__WHAT IS BEING ASKED__
In the records below, find the line containing "flat screen television, 410 +22" and the line containing "the framed picture at (510,167), 356 +42"; please repeat exactly the lines from one to the other, both included, and nothing more.

Data extracted from a collection
───

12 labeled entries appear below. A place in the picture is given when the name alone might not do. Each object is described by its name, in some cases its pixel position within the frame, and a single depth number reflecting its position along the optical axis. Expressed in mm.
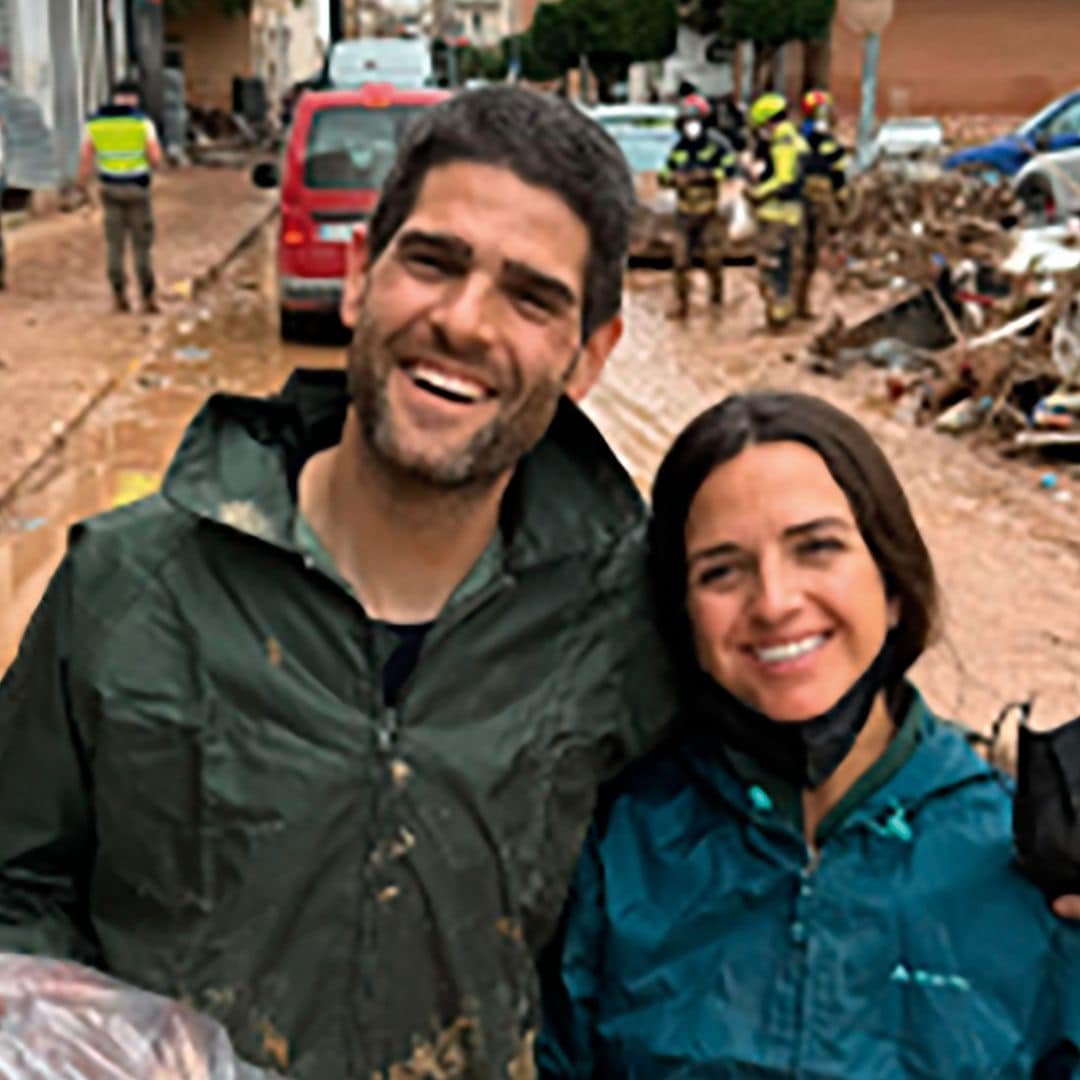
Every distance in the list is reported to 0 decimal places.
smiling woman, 1876
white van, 23062
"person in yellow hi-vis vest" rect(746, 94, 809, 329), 12695
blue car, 18375
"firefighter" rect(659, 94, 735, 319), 13656
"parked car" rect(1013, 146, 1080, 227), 15414
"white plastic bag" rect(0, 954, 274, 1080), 1637
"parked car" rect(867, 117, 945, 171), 19906
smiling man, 1851
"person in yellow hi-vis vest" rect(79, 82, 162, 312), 12648
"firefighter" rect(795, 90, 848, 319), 12914
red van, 11664
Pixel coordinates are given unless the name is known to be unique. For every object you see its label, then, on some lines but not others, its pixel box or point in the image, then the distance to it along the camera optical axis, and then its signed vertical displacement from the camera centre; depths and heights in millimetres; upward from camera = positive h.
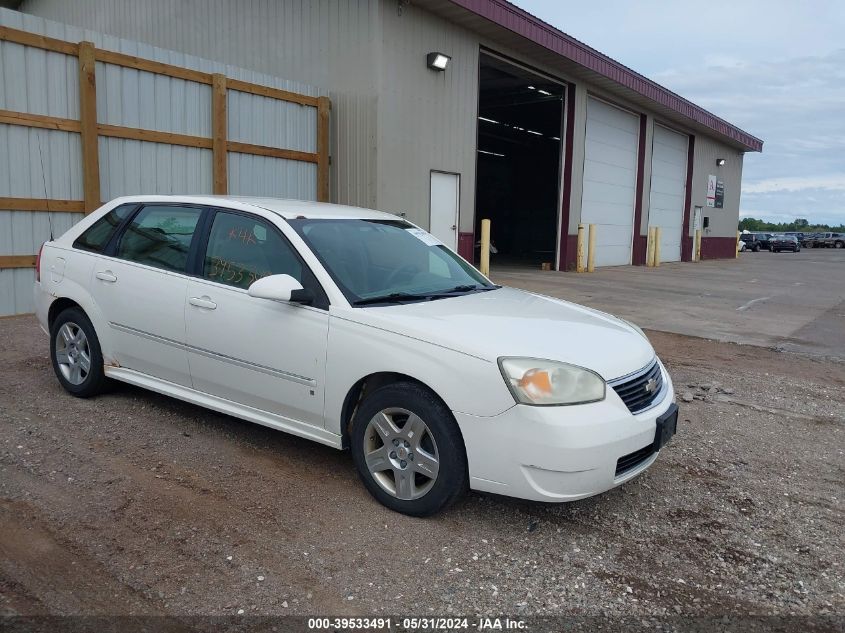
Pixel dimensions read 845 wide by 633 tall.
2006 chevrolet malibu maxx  3301 -662
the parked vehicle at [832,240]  61406 -324
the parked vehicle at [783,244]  49812 -601
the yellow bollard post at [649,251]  23938 -639
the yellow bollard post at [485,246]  15703 -394
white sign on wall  29781 +1829
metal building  12578 +3089
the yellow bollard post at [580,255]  19453 -678
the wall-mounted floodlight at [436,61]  13195 +3145
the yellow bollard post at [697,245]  29047 -486
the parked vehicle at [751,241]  51844 -492
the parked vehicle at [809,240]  62656 -368
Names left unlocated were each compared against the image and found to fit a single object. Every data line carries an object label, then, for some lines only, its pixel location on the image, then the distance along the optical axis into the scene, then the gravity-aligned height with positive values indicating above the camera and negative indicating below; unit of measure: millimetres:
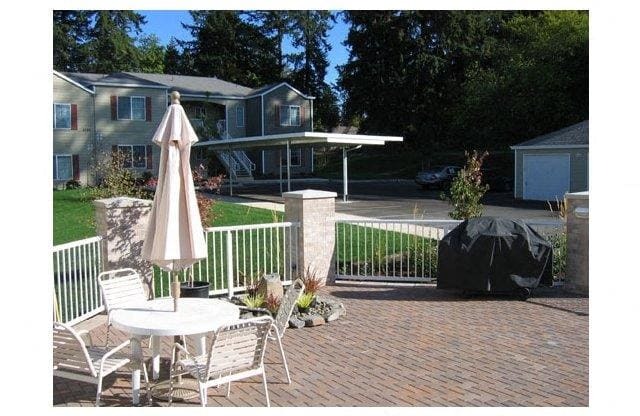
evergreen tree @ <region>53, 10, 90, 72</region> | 48969 +11108
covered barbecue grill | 9086 -1075
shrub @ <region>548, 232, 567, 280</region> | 10305 -1197
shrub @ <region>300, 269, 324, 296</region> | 8391 -1308
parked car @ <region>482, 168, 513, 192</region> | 33344 +162
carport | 25406 +1831
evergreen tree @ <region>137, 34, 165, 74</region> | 57188 +11806
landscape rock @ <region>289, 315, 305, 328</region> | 7723 -1630
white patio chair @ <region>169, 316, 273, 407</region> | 4938 -1338
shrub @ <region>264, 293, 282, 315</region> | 7949 -1458
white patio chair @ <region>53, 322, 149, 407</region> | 5035 -1390
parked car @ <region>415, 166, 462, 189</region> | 32812 +329
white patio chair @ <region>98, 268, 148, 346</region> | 6500 -1091
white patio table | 5348 -1153
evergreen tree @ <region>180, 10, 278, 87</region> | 56812 +12021
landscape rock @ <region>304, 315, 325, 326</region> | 7777 -1619
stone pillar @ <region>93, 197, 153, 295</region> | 8164 -554
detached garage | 26875 +775
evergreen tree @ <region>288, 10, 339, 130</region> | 58438 +11025
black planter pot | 7672 -1242
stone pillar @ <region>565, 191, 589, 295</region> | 9453 -873
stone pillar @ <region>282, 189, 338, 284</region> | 10102 -692
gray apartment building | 34406 +4012
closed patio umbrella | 5715 -132
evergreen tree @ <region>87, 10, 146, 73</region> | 50438 +10868
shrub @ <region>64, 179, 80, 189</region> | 33328 +51
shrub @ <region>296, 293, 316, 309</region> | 8102 -1443
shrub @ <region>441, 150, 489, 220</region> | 11594 -170
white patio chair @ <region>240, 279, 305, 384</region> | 6754 -1290
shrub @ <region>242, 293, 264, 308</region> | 8023 -1432
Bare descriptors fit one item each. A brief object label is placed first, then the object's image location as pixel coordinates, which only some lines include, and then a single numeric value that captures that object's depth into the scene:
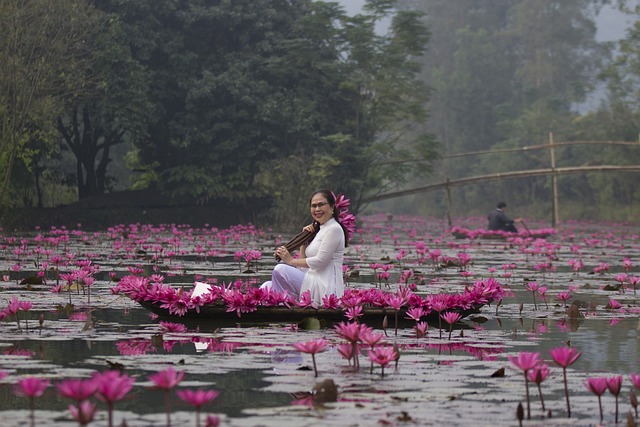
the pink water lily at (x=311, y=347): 9.18
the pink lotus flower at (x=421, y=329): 13.45
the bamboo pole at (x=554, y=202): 62.52
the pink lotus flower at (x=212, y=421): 7.00
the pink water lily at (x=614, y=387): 8.17
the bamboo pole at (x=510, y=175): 57.59
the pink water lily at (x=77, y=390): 6.61
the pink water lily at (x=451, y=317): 12.86
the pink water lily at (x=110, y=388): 6.71
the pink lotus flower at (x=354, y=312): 13.70
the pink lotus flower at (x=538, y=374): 8.37
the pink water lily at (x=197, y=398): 6.70
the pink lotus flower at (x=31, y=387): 6.88
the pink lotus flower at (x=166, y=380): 7.24
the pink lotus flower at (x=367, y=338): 9.85
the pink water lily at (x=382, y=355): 9.34
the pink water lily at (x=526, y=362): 8.29
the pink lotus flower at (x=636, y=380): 8.19
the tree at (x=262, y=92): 60.68
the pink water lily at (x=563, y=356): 8.25
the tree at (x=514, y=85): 104.18
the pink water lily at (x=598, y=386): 8.19
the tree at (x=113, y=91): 55.55
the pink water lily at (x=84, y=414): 6.67
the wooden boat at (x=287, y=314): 15.18
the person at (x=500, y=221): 50.07
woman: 16.11
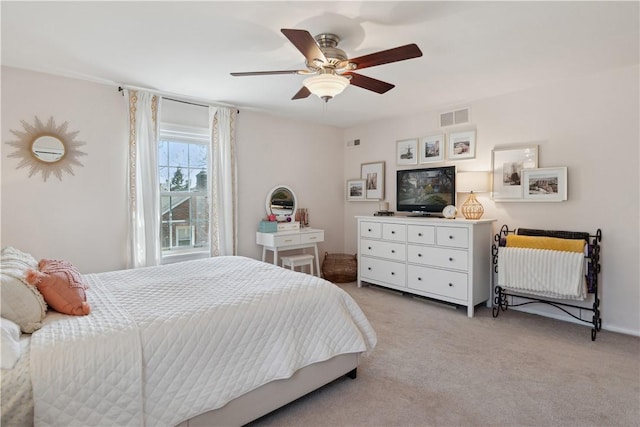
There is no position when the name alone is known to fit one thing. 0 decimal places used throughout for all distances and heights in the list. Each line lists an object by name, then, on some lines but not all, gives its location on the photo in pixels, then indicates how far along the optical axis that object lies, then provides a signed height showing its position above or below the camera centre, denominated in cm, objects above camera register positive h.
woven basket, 496 -94
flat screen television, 410 +22
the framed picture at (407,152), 459 +78
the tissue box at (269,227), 447 -26
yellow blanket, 309 -38
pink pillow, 167 -42
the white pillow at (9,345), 123 -52
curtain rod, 345 +129
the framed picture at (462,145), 402 +76
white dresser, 356 -60
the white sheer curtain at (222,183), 414 +32
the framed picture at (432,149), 431 +77
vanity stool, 443 -72
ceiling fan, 200 +96
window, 396 +23
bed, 133 -69
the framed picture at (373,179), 503 +44
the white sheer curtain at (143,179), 353 +33
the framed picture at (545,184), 334 +22
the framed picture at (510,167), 356 +42
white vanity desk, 434 -44
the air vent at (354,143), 541 +107
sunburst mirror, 301 +59
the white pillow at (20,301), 145 -41
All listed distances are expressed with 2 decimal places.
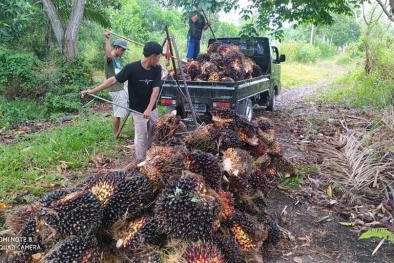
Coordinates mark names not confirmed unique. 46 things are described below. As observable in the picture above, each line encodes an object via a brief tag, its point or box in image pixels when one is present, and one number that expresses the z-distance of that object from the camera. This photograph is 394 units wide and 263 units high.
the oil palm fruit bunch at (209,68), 6.48
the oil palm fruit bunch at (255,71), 7.48
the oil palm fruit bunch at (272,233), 3.01
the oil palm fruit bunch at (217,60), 6.71
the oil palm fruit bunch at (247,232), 2.63
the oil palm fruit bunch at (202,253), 2.15
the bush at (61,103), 9.23
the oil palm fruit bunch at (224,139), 3.34
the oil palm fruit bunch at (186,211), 2.29
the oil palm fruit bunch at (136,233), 2.31
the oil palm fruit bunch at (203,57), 7.10
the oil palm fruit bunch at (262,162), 3.75
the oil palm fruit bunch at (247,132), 3.79
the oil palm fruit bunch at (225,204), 2.54
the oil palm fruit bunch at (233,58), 6.69
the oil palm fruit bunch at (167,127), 4.16
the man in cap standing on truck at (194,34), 8.46
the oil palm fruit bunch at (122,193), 2.44
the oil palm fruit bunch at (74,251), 2.14
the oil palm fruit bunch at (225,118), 3.81
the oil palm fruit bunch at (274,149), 4.16
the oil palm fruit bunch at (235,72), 6.43
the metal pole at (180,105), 5.20
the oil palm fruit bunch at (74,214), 2.23
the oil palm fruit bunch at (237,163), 3.01
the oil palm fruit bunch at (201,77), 6.41
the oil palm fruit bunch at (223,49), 7.01
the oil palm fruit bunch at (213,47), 7.39
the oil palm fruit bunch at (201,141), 3.32
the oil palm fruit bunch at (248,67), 6.89
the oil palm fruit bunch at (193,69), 6.66
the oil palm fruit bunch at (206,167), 2.72
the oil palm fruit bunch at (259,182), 3.26
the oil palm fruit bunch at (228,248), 2.40
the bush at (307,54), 26.91
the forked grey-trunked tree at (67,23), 9.83
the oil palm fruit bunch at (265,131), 4.05
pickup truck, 5.85
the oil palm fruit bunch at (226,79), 6.16
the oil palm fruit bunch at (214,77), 6.28
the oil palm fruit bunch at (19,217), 2.50
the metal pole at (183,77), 4.66
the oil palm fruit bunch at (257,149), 3.86
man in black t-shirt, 4.53
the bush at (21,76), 10.12
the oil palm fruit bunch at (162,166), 2.66
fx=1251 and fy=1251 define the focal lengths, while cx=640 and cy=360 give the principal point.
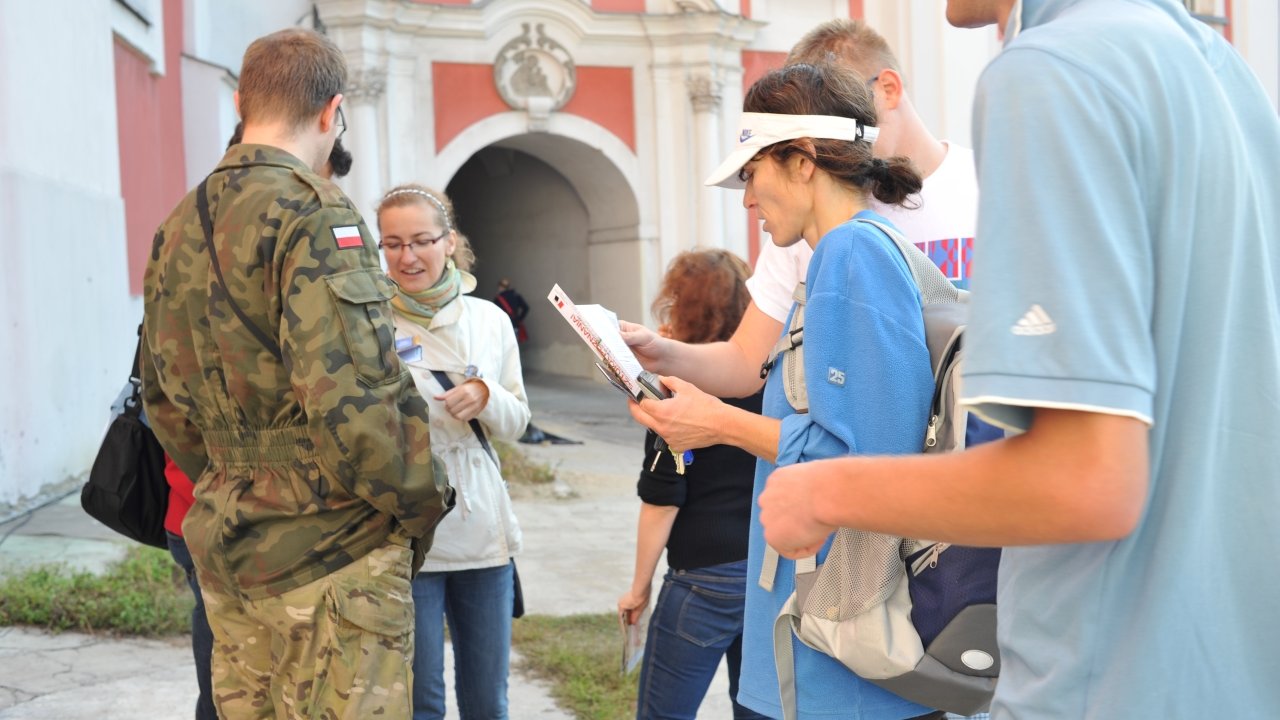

───

__COMPLETED EXERCISE__
flat screen television, 410 +22
the framed picture at (407,152), 459 +78
the tissue box at (269,227), 447 -26
yellow blanket, 309 -38
pink pillow, 167 -42
the white pillow at (9,345), 123 -52
curtain rod, 345 +129
the framed picture at (462,145), 402 +76
white dresser, 356 -60
the white sheer curtain at (222,183), 414 +32
the framed picture at (432,149), 431 +77
vanity stool, 443 -72
ceiling fan, 200 +96
window, 396 +23
bed, 133 -69
the framed picture at (373,179), 503 +44
the white sheer curtain at (143,179), 353 +33
the framed picture at (545,184), 334 +22
the framed picture at (510,167), 356 +42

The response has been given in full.